La classe de seconde Production conception mécanique (PCM) du lycée de Fontaineroux travaille en silence. Xavier Seguin, le prof de français, vient de projeter sur le tableau blanc les définitions de certains mots : « fantasque », « gambade »… Une main se lève. « Monsieur, ça veut dire quoi “perclus” ? » Ce lundi, les dix-sept élèves ont une heure et demie d’interro. Ils doivent répondre à des questions de compréhension et rédiger une petite « expression écrite », dix à douze lignes. « Il n’est pas question, comme la dernière fois, que certains n’écrivent rien », prévient l’enseignant. Nicolas R. proteste bruyamment, pas certain d’arriver à écrire son texte. « Tu essayes, Nicolas. Cinq lignes, mais pas rien. »

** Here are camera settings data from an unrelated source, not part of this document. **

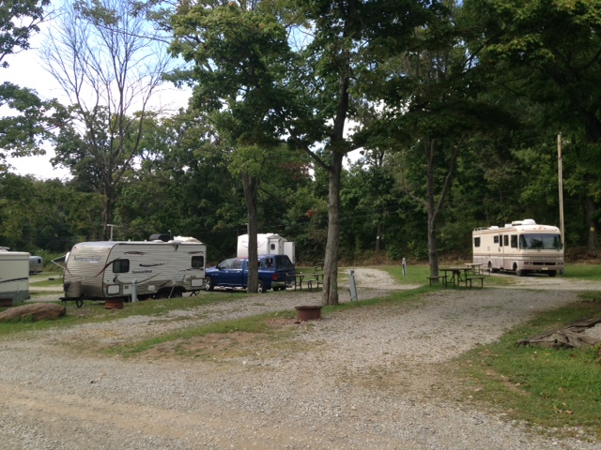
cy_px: 225
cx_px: 300
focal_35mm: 33
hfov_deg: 55.4
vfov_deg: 42.9
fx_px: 573
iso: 50
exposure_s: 1/516
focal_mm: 4.12
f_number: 2.4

De son bureau, le prof aperçoit un élève s’assoupir au fond de la classe. Il s’approche et l’interroge doucement : « Qu’est-ce que tu as ? » Aïssa réclame quelques minutes de sommeil supplémentaires puis, promis, il va s’y mettre. « Soit tu vas à l’infirmerie, soit tu te mets au travail, Aïssa. »
Six élèves passent également une interrogation orale de quelques minutes. Il s’agit de présenter un personnage de leur choix, fictif ou réel. La consigne, donnée par l’enseignant la semaine précédente, précisait quand même « pas quelqu’un de la classe ». Nicolas L., consciencieux, a réfléchi longuement avant de choisir Yuno Gasai, une héroïne de manga qu’il aime beaucoup, parce qu’elle est « marrante » et violente. « Elle tue et elle est marrante ? », s’enquiert Xavier Seguin. « C’est le manga qui est marrant. »
Fan de foot, Guillaume, en jogging noir à bandes vertes, a décidé de décrire Layvin Kurzawa, latéral gauche au PSG, dont il est fan, même « si c’est pas un héros comme Griezmann ». Dans le fond, les élèves s’agitent et Nicolas R. profite du bruit pour changer de place en faisant crisser sa chaise. L’enseignant les laisse faire un instant avant de leur demander s’ils ont déjà vu le film Le gendarme se marie. « Quand un personnage passe un examen et que son ami passe son temps à taper avec un stylo sur sa table ? Vous voyez ? Alors arrêtez de déranger vos camarades. »

À Bruno, qui n’a pas rien préparé et ne pense à aucun personnage en particulier, Xavier Seguin propose de décrire Jean Valjean. L’adolescent se souvient des cours précédents (lire l’épisode 9, « Jean Valjean chez les seconde pro ») : « Jean Valjean, c’est le bagnard sale avec une barbe, celui qui a volé du pain et qui se planque. »
« Il y a un mec…
Un mec ?
Pardon, un monsieur qui s’appelle Fauchelevent… »
Bruno décroche un 6,5/10. Il sourit.